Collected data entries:
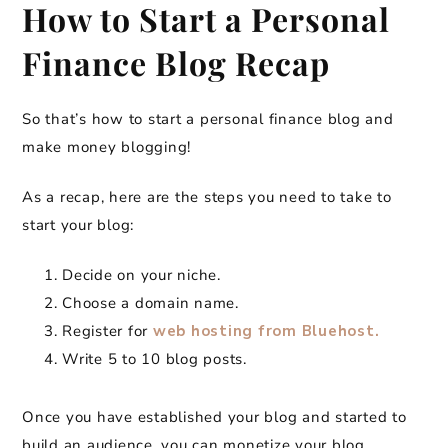
How to Start a Personal
Finance Blog Recap
So that’s how to start a personal finance blog and
make money blogging!
As a recap, here are the steps you need to take to
start your blog:
Decide on your niche.
Choose a domain name.
Register for
web hosting from Bluehost.
Write 5 to 10 blog posts.
Once you have established your blog and started to
build an audience, you can monetize your blog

Exercise instructions:
Reproduce exactly what appears from the line containing "Decide on your niche." down to the final line of the data.

Task solution:
Decide on your niche.
Choose a domain name.
Register for
web hosting from Bluehost.
Write 5 to 10 blog posts.
Once you have established your blog and started to
build an audience, you can monetize your blog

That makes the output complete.